È vero, mai come in questi tempi basta un piccolo insuccesso per mandare in crisi questi nostri fragilissimi figli e le aspettative dei loro genitori, due aspetti strettamente interdipendenti del precario equilibrio affettivo della famiglia tipo italiana. Ed è facile attribuirne le cause alle pressioni di una società come la nostra che è diventata in fretta competitiva (senza aver avuto tempo di maturare, diranno i sociologi, un’etica del successo legato al merito e al lavoro, come hanno potuto fare le società anglosassoni nel loro più lungo periodo di sviluppo di liberismo economico e di liberalismo politico).
Tutto questo è vero ma non basta neanche a spiegare il fenomeno, tanto meno a togliere le responsabilità. Che sono sia da parte della famiglia che da parte della scuola.
La famiglia non vuole conoscere il proprio figlio perché questo vuol dire accettarlo così com’è, anche con i suoi difetti, le sue incapacità (nel mondo reale i geni sono pochi) e, a volte, assumersi la propria responsabilità educativa di fronte a comportamenti del figlio moralmente discutibili. E allora di fronte ad un insuccesso scolastico si esternalizza la responsabilità. Di conseguenza il ragazzo assume lo stesso atteggiamento (“ce l’ha con me!”), si abitua a non assumersi le sue responsabilità rispetto ai suoi insuccessi, non impara a conoscere le proprie attitudini e le proprie capacità, il valore dell’impegno e la soddisfazione di affrontare e superare le difficoltà (queste sono le fonti reali dell’autostima), in breve, non cresce.
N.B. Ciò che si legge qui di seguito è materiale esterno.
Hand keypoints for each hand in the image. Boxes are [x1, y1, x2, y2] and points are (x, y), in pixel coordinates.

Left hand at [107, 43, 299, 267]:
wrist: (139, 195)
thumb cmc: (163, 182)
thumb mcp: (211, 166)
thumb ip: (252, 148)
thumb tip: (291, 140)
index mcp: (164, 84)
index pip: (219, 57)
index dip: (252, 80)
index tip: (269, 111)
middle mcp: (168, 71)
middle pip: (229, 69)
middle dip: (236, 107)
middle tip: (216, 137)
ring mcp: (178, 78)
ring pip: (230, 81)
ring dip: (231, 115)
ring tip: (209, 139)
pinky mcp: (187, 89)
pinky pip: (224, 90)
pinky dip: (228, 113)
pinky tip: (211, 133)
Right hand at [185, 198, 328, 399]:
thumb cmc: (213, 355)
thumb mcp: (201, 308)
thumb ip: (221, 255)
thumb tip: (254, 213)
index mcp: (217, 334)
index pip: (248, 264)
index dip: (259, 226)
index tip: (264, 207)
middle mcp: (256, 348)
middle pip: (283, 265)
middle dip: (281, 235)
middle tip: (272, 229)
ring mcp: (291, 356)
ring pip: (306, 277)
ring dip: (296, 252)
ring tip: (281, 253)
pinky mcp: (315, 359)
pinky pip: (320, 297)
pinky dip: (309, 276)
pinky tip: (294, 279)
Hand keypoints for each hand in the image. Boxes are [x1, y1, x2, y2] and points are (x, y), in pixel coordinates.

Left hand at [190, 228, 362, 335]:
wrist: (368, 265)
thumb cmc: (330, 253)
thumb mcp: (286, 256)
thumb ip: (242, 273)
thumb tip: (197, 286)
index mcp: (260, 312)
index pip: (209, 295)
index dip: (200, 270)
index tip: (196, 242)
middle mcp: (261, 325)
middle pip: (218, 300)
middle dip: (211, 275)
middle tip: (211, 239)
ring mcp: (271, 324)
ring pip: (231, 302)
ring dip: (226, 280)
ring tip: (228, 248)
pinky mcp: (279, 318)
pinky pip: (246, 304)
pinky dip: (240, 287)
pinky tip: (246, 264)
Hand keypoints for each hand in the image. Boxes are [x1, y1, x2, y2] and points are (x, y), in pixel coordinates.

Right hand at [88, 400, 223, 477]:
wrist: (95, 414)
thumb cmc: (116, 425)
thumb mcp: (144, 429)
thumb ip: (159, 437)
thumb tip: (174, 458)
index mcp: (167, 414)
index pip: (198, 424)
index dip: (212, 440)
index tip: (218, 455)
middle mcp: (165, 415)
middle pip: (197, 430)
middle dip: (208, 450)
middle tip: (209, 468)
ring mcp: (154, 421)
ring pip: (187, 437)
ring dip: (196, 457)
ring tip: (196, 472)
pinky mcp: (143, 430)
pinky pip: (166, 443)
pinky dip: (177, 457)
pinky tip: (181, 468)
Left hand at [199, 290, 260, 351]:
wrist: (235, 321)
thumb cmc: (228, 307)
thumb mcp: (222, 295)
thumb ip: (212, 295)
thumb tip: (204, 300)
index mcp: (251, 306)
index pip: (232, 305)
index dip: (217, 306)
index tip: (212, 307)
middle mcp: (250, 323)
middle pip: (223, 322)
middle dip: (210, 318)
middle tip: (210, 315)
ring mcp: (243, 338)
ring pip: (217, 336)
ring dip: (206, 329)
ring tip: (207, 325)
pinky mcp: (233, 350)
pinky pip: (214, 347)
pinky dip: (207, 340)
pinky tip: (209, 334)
Crescere è accettare la realtà.
La scuola da quando ha enfatizzato il protagonismo dello studente non ha fatto altro che rinforzare (invece di contrastare) l’errore delle famiglie che, riponendo nei figli la soluzione di tutte le loro frustrazioni e la meta delle loro speranze, hanno fabbricato il “figlio ideale” che non corrisponde per nulla a quello reale.
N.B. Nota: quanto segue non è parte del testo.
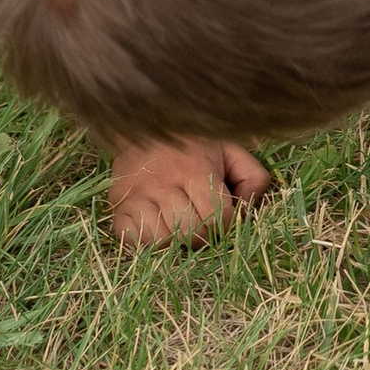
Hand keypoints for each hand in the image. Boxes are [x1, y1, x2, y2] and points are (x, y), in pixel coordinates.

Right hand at [105, 135, 273, 244]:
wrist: (143, 127)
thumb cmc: (192, 144)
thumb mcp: (229, 150)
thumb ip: (251, 177)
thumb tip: (247, 210)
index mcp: (193, 170)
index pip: (218, 217)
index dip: (228, 223)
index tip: (225, 214)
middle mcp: (162, 184)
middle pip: (191, 233)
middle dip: (205, 234)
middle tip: (203, 221)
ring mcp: (136, 198)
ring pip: (164, 241)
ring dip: (177, 239)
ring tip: (180, 222)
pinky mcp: (118, 209)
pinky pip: (136, 242)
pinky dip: (150, 242)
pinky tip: (159, 227)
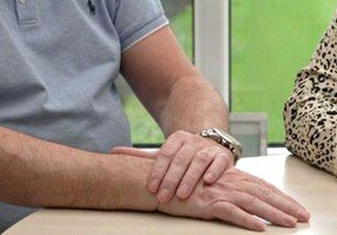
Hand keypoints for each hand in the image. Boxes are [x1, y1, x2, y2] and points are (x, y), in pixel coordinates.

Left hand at [112, 130, 232, 201]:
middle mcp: (192, 142)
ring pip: (199, 161)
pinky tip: (208, 181)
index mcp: (176, 139)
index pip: (165, 154)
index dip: (158, 171)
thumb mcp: (164, 155)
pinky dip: (214, 171)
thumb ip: (141, 156)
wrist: (211, 145)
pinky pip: (219, 161)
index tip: (151, 187)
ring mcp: (208, 148)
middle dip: (171, 179)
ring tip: (183, 194)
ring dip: (190, 178)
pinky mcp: (223, 156)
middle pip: (180, 159)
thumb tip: (113, 151)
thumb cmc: (183, 156)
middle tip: (163, 196)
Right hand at [114, 147, 310, 230]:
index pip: (264, 188)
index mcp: (233, 179)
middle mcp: (231, 183)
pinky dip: (246, 220)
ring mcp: (220, 192)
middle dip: (287, 206)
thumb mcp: (209, 186)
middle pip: (265, 194)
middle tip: (305, 217)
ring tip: (291, 224)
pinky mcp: (208, 203)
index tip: (300, 209)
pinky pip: (231, 213)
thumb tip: (248, 204)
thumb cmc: (183, 184)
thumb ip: (228, 190)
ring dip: (274, 214)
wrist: (158, 180)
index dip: (283, 198)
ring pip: (254, 203)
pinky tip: (260, 228)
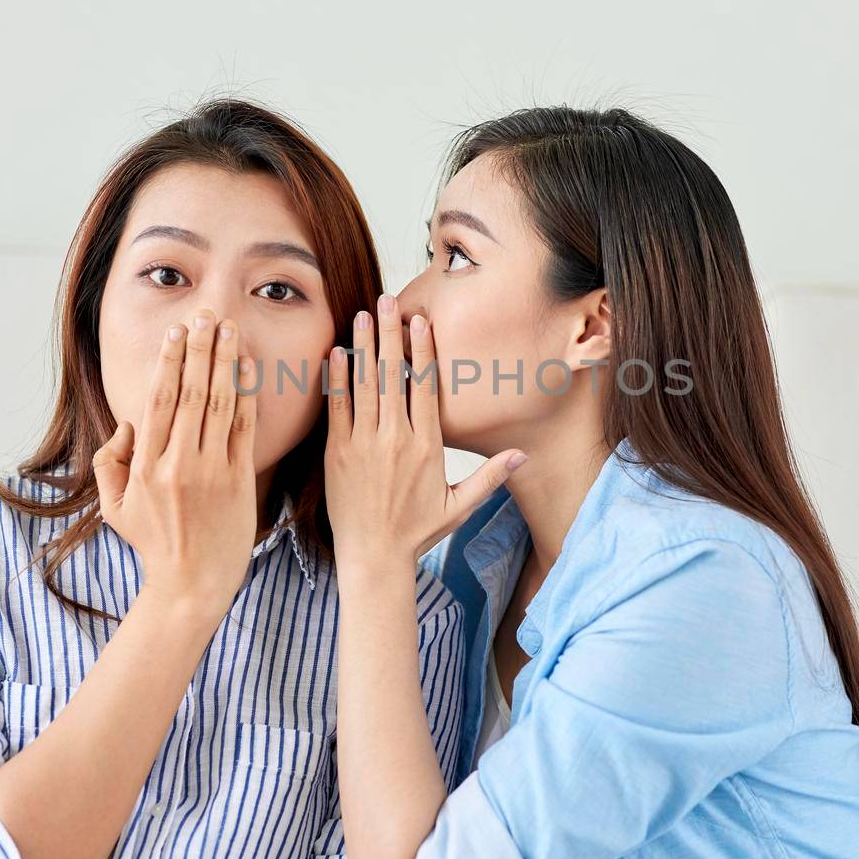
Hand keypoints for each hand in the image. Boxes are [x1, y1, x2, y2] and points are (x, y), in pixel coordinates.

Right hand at [92, 311, 259, 603]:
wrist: (192, 585)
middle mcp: (177, 464)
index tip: (178, 332)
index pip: (159, 401)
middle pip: (190, 393)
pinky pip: (244, 428)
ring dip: (225, 361)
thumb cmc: (154, 544)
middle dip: (199, 349)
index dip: (170, 362)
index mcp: (145, 466)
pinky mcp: (239, 480)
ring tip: (229, 329)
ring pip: (219, 403)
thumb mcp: (114, 508)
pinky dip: (247, 394)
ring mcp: (210, 471)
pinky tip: (249, 367)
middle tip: (206, 315)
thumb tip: (126, 425)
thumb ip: (109, 464)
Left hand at [324, 293, 526, 580]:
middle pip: (395, 375)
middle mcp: (396, 439)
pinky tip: (337, 352)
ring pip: (365, 385)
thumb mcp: (459, 506)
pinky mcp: (338, 453)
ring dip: (364, 347)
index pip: (425, 387)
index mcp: (427, 446)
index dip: (423, 350)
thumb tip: (522, 455)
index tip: (421, 321)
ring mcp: (364, 444)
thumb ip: (489, 477)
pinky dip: (337, 379)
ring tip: (363, 315)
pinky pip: (338, 408)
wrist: (375, 557)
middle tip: (387, 301)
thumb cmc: (417, 532)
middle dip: (391, 334)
La scuola, timorosa di infrangere questo sogno, è tutta preoccupata di non ledere i “diritti dello studente”, di non procurargli stress e quindi tende ad appianare le difficoltà (la paura del “bambino imbronciato” è entrata nelle severe aule scolastiche assieme ai rappresentanti dei genitori).
Inoltre la scuola, da quando ha inteso darsi un’aria di efficienza aziendale e ha adottato un linguaggio privatistico, parla degli studenti come “utenti” (anzi studenti e famiglie vengono unificati nel termine “utenza”). Ma se si entra in questa logica aziendale viene spontaneo (come fanno le aziende) tendere ad acconsentire alle richieste dell’utenza senza metterle in discussione. In fondo non si dice che “il cliente” ha sempre ragione? E la richiesta più diffusa, oggi, delle famiglie è che non venga frantumato il loro sogno di successo per il figlio ideale che si sono costruito.
Un esempio di questa negazione della realtà da parte delle famiglie con la connivenza della scuola ci è fornito dal modo con cui vengono presentati e recepiti i corsi di recupero. Nel mondo reale capita che qualche studente concluda l’anno scolastico con una o più insufficienze. Niente paura, per chi non vuol guardare in faccia la realtà c’è il Corso di Recupero. Questo (non so se per come vengono presentati dalla scuola o per come vengono compresi dalle famiglie) è recepito come i corsi di fitness o i trattamenti di bellezza, come un prodotto: il risultato deve essere garantito. “Se mio figlio ha frequentato il Recupero allora io mi aspetto che abbia colmato il debito formativo”, altrimenti la colpa è della scuola. Come dire: soddisfatti o rimborsati. Che passare da una situazione di difficoltà in una materia alla capacità di comprendere e applicare con profitto nozioni conoscenze tecniche linguaggio che la costituiscono come ambito del sapere sia un percorso complesso e tutt’altro che facile (perché coinvolge tutti gli aspetti della personalità del ragazzo) il cui esito non può essere garantito a priori, non viene accettato, perché non viene accettata la possibilità che il figlio non sia all’altezza delle aspettative dei genitori.